- **Pictures paired with source code**:
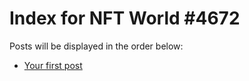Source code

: # Index for NFT World #4672
Posts will be displayed in the order below:

- [Your first post](./001-first.md)

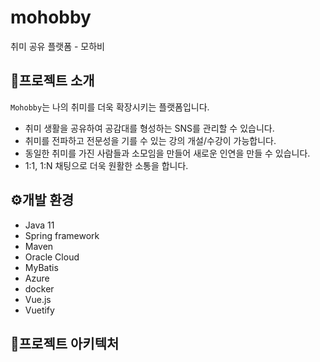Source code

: # mohobby
취미 공유 플랫폼 - 모하비


## 📁프로젝트 소개
`Mohobby`는 나의 취미를 더욱 확장시키는 플랫폼입니다.
- 취미 생활을 공유하여 공감대를 형성하는 SNS를 관리할 수 있습니다.
- 취미를 전파하고 전문성을 기를 수 있는 강의 개설/수강이 가능합니다.
- 동일한 취미를 가진 사람들과 소모임을 만들어 새로운 인연을 만들 수 있습니다. 
- 1:1, 1:N 채팅으로 더욱 원활한 소통을 합니다.


## ⚙️개발 환경
- Java 11
- Spring framework
- Maven
- Oracle Cloud
- MyBatis
- Azure
- docker
- Vue.js
- Vuetify


## 🤖프로젝트 아키텍처
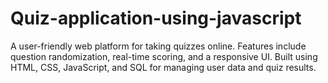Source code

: # Quiz-application-using-javascript
A user-friendly web platform for taking quizzes online. Features include question randomization, real-time scoring, and a responsive UI. Built using HTML, CSS, JavaScript, and SQL for managing user data and quiz results.
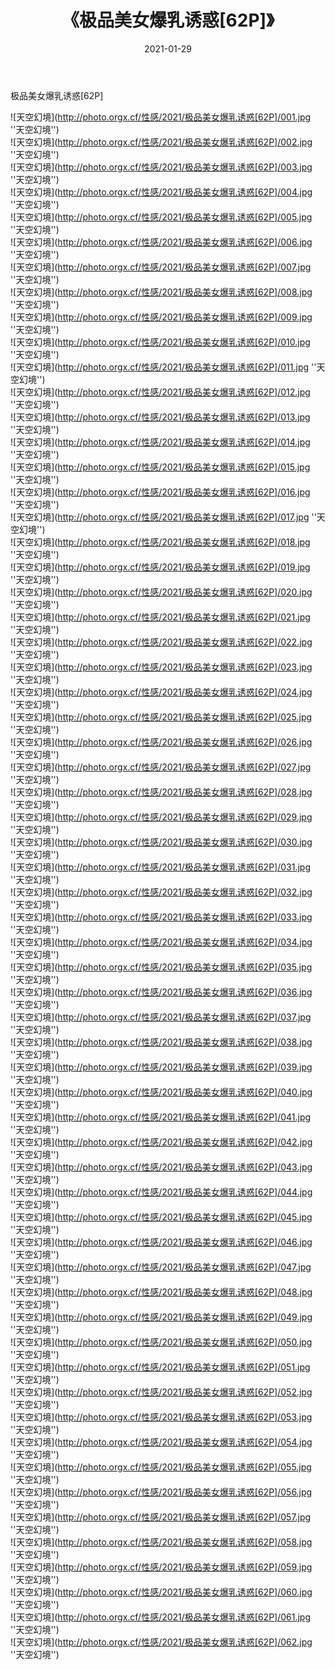 ﻿---
layout: post
title:  《极品美女爆乳诱惑[62P]》
date:   2021-01-29
img: http://photo.orgx.cf/性感/2021/极品美女爆乳诱惑[62P]/000.jpg
categories: [美女, 性感, 泳衣]
---

极品美女爆乳诱惑[62P]



![天空幻境](http://photo.orgx.cf/性感/2021/极品美女爆乳诱惑[62P]/001.jpg ''天空幻境'') <br>
![天空幻境](http://photo.orgx.cf/性感/2021/极品美女爆乳诱惑[62P]/002.jpg ''天空幻境'') <br>
![天空幻境](http://photo.orgx.cf/性感/2021/极品美女爆乳诱惑[62P]/003.jpg ''天空幻境'') <br>
![天空幻境](http://photo.orgx.cf/性感/2021/极品美女爆乳诱惑[62P]/004.jpg ''天空幻境'') <br>
![天空幻境](http://photo.orgx.cf/性感/2021/极品美女爆乳诱惑[62P]/005.jpg ''天空幻境'') <br>
![天空幻境](http://photo.orgx.cf/性感/2021/极品美女爆乳诱惑[62P]/006.jpg ''天空幻境'') <br>
![天空幻境](http://photo.orgx.cf/性感/2021/极品美女爆乳诱惑[62P]/007.jpg ''天空幻境'') <br>
![天空幻境](http://photo.orgx.cf/性感/2021/极品美女爆乳诱惑[62P]/008.jpg ''天空幻境'') <br>
![天空幻境](http://photo.orgx.cf/性感/2021/极品美女爆乳诱惑[62P]/009.jpg ''天空幻境'') <br>
![天空幻境](http://photo.orgx.cf/性感/2021/极品美女爆乳诱惑[62P]/010.jpg ''天空幻境'') <br>
![天空幻境](http://photo.orgx.cf/性感/2021/极品美女爆乳诱惑[62P]/011.jpg ''天空幻境'') <br>
![天空幻境](http://photo.orgx.cf/性感/2021/极品美女爆乳诱惑[62P]/012.jpg ''天空幻境'') <br>
![天空幻境](http://photo.orgx.cf/性感/2021/极品美女爆乳诱惑[62P]/013.jpg ''天空幻境'') <br>
![天空幻境](http://photo.orgx.cf/性感/2021/极品美女爆乳诱惑[62P]/014.jpg ''天空幻境'') <br>
![天空幻境](http://photo.orgx.cf/性感/2021/极品美女爆乳诱惑[62P]/015.jpg ''天空幻境'') <br>
![天空幻境](http://photo.orgx.cf/性感/2021/极品美女爆乳诱惑[62P]/016.jpg ''天空幻境'') <br>
![天空幻境](http://photo.orgx.cf/性感/2021/极品美女爆乳诱惑[62P]/017.jpg ''天空幻境'') <br>
![天空幻境](http://photo.orgx.cf/性感/2021/极品美女爆乳诱惑[62P]/018.jpg ''天空幻境'') <br>
![天空幻境](http://photo.orgx.cf/性感/2021/极品美女爆乳诱惑[62P]/019.jpg ''天空幻境'') <br>
![天空幻境](http://photo.orgx.cf/性感/2021/极品美女爆乳诱惑[62P]/020.jpg ''天空幻境'') <br>
![天空幻境](http://photo.orgx.cf/性感/2021/极品美女爆乳诱惑[62P]/021.jpg ''天空幻境'') <br>
![天空幻境](http://photo.orgx.cf/性感/2021/极品美女爆乳诱惑[62P]/022.jpg ''天空幻境'') <br>
![天空幻境](http://photo.orgx.cf/性感/2021/极品美女爆乳诱惑[62P]/023.jpg ''天空幻境'') <br>
![天空幻境](http://photo.orgx.cf/性感/2021/极品美女爆乳诱惑[62P]/024.jpg ''天空幻境'') <br>
![天空幻境](http://photo.orgx.cf/性感/2021/极品美女爆乳诱惑[62P]/025.jpg ''天空幻境'') <br>
![天空幻境](http://photo.orgx.cf/性感/2021/极品美女爆乳诱惑[62P]/026.jpg ''天空幻境'') <br>
![天空幻境](http://photo.orgx.cf/性感/2021/极品美女爆乳诱惑[62P]/027.jpg ''天空幻境'') <br>
![天空幻境](http://photo.orgx.cf/性感/2021/极品美女爆乳诱惑[62P]/028.jpg ''天空幻境'') <br>
![天空幻境](http://photo.orgx.cf/性感/2021/极品美女爆乳诱惑[62P]/029.jpg ''天空幻境'') <br>
![天空幻境](http://photo.orgx.cf/性感/2021/极品美女爆乳诱惑[62P]/030.jpg ''天空幻境'') <br>
![天空幻境](http://photo.orgx.cf/性感/2021/极品美女爆乳诱惑[62P]/031.jpg ''天空幻境'') <br>
![天空幻境](http://photo.orgx.cf/性感/2021/极品美女爆乳诱惑[62P]/032.jpg ''天空幻境'') <br>
![天空幻境](http://photo.orgx.cf/性感/2021/极品美女爆乳诱惑[62P]/033.jpg ''天空幻境'') <br>
![天空幻境](http://photo.orgx.cf/性感/2021/极品美女爆乳诱惑[62P]/034.jpg ''天空幻境'') <br>
![天空幻境](http://photo.orgx.cf/性感/2021/极品美女爆乳诱惑[62P]/035.jpg ''天空幻境'') <br>
![天空幻境](http://photo.orgx.cf/性感/2021/极品美女爆乳诱惑[62P]/036.jpg ''天空幻境'') <br>
![天空幻境](http://photo.orgx.cf/性感/2021/极品美女爆乳诱惑[62P]/037.jpg ''天空幻境'') <br>
![天空幻境](http://photo.orgx.cf/性感/2021/极品美女爆乳诱惑[62P]/038.jpg ''天空幻境'') <br>
![天空幻境](http://photo.orgx.cf/性感/2021/极品美女爆乳诱惑[62P]/039.jpg ''天空幻境'') <br>
![天空幻境](http://photo.orgx.cf/性感/2021/极品美女爆乳诱惑[62P]/040.jpg ''天空幻境'') <br>
![天空幻境](http://photo.orgx.cf/性感/2021/极品美女爆乳诱惑[62P]/041.jpg ''天空幻境'') <br>
![天空幻境](http://photo.orgx.cf/性感/2021/极品美女爆乳诱惑[62P]/042.jpg ''天空幻境'') <br>
![天空幻境](http://photo.orgx.cf/性感/2021/极品美女爆乳诱惑[62P]/043.jpg ''天空幻境'') <br>
![天空幻境](http://photo.orgx.cf/性感/2021/极品美女爆乳诱惑[62P]/044.jpg ''天空幻境'') <br>
![天空幻境](http://photo.orgx.cf/性感/2021/极品美女爆乳诱惑[62P]/045.jpg ''天空幻境'') <br>
![天空幻境](http://photo.orgx.cf/性感/2021/极品美女爆乳诱惑[62P]/046.jpg ''天空幻境'') <br>
![天空幻境](http://photo.orgx.cf/性感/2021/极品美女爆乳诱惑[62P]/047.jpg ''天空幻境'') <br>
![天空幻境](http://photo.orgx.cf/性感/2021/极品美女爆乳诱惑[62P]/048.jpg ''天空幻境'') <br>
![天空幻境](http://photo.orgx.cf/性感/2021/极品美女爆乳诱惑[62P]/049.jpg ''天空幻境'') <br>
![天空幻境](http://photo.orgx.cf/性感/2021/极品美女爆乳诱惑[62P]/050.jpg ''天空幻境'') <br>
![天空幻境](http://photo.orgx.cf/性感/2021/极品美女爆乳诱惑[62P]/051.jpg ''天空幻境'') <br>
![天空幻境](http://photo.orgx.cf/性感/2021/极品美女爆乳诱惑[62P]/052.jpg ''天空幻境'') <br>
![天空幻境](http://photo.orgx.cf/性感/2021/极品美女爆乳诱惑[62P]/053.jpg ''天空幻境'') <br>
![天空幻境](http://photo.orgx.cf/性感/2021/极品美女爆乳诱惑[62P]/054.jpg ''天空幻境'') <br>
![天空幻境](http://photo.orgx.cf/性感/2021/极品美女爆乳诱惑[62P]/055.jpg ''天空幻境'') <br>
![天空幻境](http://photo.orgx.cf/性感/2021/极品美女爆乳诱惑[62P]/056.jpg ''天空幻境'') <br>
![天空幻境](http://photo.orgx.cf/性感/2021/极品美女爆乳诱惑[62P]/057.jpg ''天空幻境'') <br>
![天空幻境](http://photo.orgx.cf/性感/2021/极品美女爆乳诱惑[62P]/058.jpg ''天空幻境'') <br>
![天空幻境](http://photo.orgx.cf/性感/2021/极品美女爆乳诱惑[62P]/059.jpg ''天空幻境'') <br>
![天空幻境](http://photo.orgx.cf/性感/2021/极品美女爆乳诱惑[62P]/060.jpg ''天空幻境'') <br>
![天空幻境](http://photo.orgx.cf/性感/2021/极品美女爆乳诱惑[62P]/061.jpg ''天空幻境'') <br>
![天空幻境](http://photo.orgx.cf/性感/2021/极品美女爆乳诱惑[62P]/062.jpg ''天空幻境'') <br>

- **HOW TO COMPLETE THIS TASK**:
Search term "using": return each line of the data that contains it.

- **SOLUTION**:
: # Quiz-application-using-javascript
A user-friendly web platform for taking quizzes online. Features include question randomization, real-time scoring, and a responsive UI. Built using HTML, CSS, JavaScript, and SQL for managing user data and quiz results.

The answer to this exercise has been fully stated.